Arrestati in flagranza due truffatori a Agrigento, tentavano di raggirare una cittadina con il finto carabiniere
Arrestati due truffatori a Porto Empedocle: un finto carabiniere e il suo complice scoperti grazie alla prontezza della vittima! 🚔✨
Arrestati due finti carabinieri: tentata truffa a Porto Empedocle
La Polizia di Stato di Agrigento ha effettuato un arresto significativo nei confronti di due individui provenienti da Siracusa, colti in flagranza di reato per una tentata truffa aggravata. I malviventi, un uomo e una donna, hanno cercato di ingannare una cittadina di Porto Empedocle utilizzando il noto stratagemma del “finto carabiniere”.
Il modus operandi della truffa
La vittima è stata contattata telefonicamente da un sedicente Maresciallo dei Carabinieri, il quale le ha prospettato un coinvolgimento del marito in una presunta rapina avvenuta in una gioielleria di Agrigento. Le è stato chiesto di preparare dei monili in oro e altri beni di valore, in modo da consegnarli a un presunto incaricato del Tribunale per un confronto con il bottino della rapina.
L’intuizione della vittima
Fortunatamente, la cittadina ha intuito il tentativo di raggiro e ha immediatamente avvisato i familiari, i quali hanno contattato la Polizia. L’ intervento tempestivo degli agenti della Squadra Mobile di Agrigento ha permesso di intervenire in tempo e dispiegare un servizio di osservazione presso l’abitazione della vittima.
La cattura in flagranza
Grazie a questo piano di osservazione, la Polizia ha potuto arrestare la donna mentre tentava di appropriarsi dei beni di valore precedentemente consegnati dalla vittima. Il complice è stato rintracciato poco dopo, mentre attendeva in macchina nei pressi dell’abitazione della vittima.
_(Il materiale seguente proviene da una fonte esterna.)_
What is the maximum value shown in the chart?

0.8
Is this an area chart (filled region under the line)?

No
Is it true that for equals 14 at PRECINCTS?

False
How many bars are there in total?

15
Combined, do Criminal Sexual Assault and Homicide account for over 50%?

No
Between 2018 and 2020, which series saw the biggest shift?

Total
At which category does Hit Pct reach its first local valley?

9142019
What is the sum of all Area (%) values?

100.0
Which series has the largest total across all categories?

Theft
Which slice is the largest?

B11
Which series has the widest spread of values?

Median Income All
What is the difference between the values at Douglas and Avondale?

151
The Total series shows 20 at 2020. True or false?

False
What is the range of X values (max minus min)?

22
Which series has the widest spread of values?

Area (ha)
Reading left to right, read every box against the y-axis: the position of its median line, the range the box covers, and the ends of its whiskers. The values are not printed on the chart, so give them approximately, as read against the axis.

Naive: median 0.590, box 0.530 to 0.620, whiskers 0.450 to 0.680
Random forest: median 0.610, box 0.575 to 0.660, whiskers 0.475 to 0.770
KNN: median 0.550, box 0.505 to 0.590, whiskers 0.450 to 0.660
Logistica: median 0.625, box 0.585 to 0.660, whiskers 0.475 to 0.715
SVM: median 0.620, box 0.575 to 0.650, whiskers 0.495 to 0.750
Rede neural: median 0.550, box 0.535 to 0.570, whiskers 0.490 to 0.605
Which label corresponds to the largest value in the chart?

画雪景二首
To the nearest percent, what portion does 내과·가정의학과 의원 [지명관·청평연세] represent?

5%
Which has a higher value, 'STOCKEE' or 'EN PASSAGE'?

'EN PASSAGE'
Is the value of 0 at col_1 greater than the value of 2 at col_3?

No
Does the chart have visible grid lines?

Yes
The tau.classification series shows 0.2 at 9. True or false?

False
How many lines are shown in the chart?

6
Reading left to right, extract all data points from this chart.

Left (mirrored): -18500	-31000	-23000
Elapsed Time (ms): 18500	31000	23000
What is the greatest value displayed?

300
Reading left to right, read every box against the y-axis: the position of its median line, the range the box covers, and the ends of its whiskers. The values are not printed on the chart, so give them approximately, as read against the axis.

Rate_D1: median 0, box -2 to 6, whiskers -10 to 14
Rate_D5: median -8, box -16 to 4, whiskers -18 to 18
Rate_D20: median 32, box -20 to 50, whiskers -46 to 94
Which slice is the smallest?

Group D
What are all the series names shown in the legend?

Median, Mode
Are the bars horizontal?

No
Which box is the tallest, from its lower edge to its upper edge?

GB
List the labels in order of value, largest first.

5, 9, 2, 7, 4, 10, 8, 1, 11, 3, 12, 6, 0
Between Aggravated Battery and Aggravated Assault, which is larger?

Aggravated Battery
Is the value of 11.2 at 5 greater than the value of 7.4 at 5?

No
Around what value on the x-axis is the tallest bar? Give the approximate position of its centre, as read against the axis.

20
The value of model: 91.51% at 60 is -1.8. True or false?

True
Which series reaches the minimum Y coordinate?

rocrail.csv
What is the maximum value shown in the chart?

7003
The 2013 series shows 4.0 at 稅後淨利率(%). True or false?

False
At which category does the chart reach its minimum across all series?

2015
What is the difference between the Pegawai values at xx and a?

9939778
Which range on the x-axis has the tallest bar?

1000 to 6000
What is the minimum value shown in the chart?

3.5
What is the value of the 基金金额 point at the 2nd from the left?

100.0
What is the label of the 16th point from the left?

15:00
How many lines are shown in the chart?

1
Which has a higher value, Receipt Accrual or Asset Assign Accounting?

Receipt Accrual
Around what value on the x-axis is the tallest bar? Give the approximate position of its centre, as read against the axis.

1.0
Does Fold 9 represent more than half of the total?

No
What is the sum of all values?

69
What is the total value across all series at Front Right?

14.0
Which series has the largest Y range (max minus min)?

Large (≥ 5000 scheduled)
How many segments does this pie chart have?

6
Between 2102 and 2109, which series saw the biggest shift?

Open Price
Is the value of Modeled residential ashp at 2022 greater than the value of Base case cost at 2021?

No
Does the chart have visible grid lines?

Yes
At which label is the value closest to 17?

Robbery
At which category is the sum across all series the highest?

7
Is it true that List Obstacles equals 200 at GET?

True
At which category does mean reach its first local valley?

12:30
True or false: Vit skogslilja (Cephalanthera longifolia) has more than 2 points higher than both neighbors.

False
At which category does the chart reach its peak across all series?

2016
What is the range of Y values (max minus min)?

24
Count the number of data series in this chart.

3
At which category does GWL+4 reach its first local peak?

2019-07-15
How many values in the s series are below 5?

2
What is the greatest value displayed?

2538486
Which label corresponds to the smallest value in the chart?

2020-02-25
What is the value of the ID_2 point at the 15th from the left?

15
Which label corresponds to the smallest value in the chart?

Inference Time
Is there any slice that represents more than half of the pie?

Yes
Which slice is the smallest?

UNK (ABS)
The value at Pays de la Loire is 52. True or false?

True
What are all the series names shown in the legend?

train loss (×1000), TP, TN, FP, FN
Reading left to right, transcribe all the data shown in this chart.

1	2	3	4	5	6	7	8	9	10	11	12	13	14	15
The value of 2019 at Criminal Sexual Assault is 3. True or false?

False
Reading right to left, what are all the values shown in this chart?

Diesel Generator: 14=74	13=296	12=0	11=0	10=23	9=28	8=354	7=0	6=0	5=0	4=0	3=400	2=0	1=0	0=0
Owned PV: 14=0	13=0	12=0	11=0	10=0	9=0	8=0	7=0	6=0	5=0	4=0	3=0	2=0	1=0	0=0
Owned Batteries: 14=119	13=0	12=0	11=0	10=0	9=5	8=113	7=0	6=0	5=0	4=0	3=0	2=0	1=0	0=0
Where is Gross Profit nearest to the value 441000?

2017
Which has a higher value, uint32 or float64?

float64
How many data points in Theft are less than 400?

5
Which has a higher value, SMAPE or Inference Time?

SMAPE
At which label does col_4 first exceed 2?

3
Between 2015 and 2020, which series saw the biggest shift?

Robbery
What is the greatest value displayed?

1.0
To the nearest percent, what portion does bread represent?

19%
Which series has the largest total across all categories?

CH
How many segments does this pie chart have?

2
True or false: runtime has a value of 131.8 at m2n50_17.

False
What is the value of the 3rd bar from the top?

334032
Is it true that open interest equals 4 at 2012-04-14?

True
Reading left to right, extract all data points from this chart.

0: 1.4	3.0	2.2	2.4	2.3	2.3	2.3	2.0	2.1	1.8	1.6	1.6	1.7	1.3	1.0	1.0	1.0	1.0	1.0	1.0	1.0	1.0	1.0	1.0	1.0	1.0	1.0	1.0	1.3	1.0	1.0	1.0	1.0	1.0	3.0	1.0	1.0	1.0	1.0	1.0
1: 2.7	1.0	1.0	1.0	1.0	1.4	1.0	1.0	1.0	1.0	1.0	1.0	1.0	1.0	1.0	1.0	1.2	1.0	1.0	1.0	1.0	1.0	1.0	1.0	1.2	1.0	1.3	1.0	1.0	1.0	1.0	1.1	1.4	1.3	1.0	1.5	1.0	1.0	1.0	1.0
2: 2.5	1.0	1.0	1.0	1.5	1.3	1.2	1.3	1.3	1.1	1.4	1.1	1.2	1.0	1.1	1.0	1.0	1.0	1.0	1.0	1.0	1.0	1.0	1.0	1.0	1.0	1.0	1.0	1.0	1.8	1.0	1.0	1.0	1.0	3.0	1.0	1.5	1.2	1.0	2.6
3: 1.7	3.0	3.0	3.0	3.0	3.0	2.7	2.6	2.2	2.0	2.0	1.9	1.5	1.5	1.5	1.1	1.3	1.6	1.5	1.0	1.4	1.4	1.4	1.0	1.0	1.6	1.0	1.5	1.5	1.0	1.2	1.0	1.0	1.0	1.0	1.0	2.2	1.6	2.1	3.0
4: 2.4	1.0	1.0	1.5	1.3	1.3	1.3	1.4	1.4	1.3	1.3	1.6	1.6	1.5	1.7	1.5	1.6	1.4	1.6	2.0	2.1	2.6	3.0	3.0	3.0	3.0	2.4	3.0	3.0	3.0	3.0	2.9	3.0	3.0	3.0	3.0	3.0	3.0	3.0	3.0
Misure cautelari e ulteriori indagini
Entrambi sono stati arrestati per tentata truffa aggravata e, su disposizione del pubblico ministero di turno presso la Procura di Agrigento, sono stati condotti nel carcere locale. Il GIP di Agrigento ha convalidato l’arresto, imponendo ai soggetti l’obbligo di dimora nel Comune di Siracusa.
Conclusioni
L’episodio mette in evidenza la crescente preoccupazione per le truffe online e telefoniche, che prendono di mira persone vulnerabili. Le indagini sono ancora in corso, e la responsabilità penale dei coinvolti rimane da accertare. La Polizia invita i cittadini a mantenere alta la guardia contro possibili tentativi di frode.